High dem Tiefpunkt entgegen
 
Dass diese Punchline trotz der initialen Versicherung, das Folgende beruhe auf einer echten Begebenheit, gar nicht wahr ist? Das hingegen sei geschenkt. Der Vollständigkeit halber aber hier die richtige Geschichte: Im Dezember des Jahres 1985, in dem auch der Film spielt, wurde in besagtem Chattahoochee-Oconee-Nationalpark in Georgia, der hier vom lieblichen irischen Wicklow gedoubelt wird, ein toter Schwarzbär gefunden, neben dem 40 geöffnete Plastikbehälter mit Kokain lagen, die in der Tat aus der abgeworfenen Fracht des erwähnten Schmugglers Andrew C. Thornton stammten. Was der Bär vor seinem Drogentod denn so getrieben hat, ist derweil nicht bekannt. Es ist ihm aber zu wünschen, dass es erspriesslicher war als das, was das – grösstenteils fachmännisch – computeranimierte Exemplar erleben muss.
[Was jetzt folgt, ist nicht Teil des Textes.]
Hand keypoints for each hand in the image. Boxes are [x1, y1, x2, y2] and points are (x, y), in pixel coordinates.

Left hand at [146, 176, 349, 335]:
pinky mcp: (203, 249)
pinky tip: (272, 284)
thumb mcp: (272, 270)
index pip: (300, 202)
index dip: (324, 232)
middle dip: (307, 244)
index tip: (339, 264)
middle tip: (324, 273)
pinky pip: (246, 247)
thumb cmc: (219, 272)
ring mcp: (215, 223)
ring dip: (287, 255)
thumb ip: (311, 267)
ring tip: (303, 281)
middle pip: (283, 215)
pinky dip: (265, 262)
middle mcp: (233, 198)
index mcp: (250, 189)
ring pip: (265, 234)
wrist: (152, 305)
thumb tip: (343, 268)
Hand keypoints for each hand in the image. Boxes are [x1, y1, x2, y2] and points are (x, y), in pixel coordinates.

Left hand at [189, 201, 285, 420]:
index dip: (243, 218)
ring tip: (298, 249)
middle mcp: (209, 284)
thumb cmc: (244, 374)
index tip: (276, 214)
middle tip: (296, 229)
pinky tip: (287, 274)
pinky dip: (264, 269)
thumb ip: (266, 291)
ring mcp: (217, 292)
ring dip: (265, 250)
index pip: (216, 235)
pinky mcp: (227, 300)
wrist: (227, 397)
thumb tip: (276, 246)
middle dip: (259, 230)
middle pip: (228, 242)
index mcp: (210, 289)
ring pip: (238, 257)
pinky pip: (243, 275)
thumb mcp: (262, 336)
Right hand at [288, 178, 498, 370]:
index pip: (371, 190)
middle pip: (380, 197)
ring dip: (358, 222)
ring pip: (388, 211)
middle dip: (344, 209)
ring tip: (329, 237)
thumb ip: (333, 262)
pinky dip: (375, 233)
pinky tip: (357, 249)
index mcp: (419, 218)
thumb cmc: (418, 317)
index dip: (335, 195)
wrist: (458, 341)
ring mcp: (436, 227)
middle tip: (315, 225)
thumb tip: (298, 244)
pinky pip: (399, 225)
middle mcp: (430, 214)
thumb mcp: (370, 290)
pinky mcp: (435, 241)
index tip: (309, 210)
Denn trotz der partytauglichen Substanz im Körper steppt dieser Bär nicht, sondern schleppt sich mehr und mehr dem nur für ihn nicht ganz so traurigen Ende entgegen. Dass dieses bereits nach schmalen 95 Minuten erreicht wird, ist die wohl einzige gute Nachricht von diesem kalauerverkrusteten Rohrkrepierer, der komisch krude beginnt, krass kopflos fortschreitet und schliesslich irrlichternd in einer kolossal kakofonen Katastrophe kulminiert.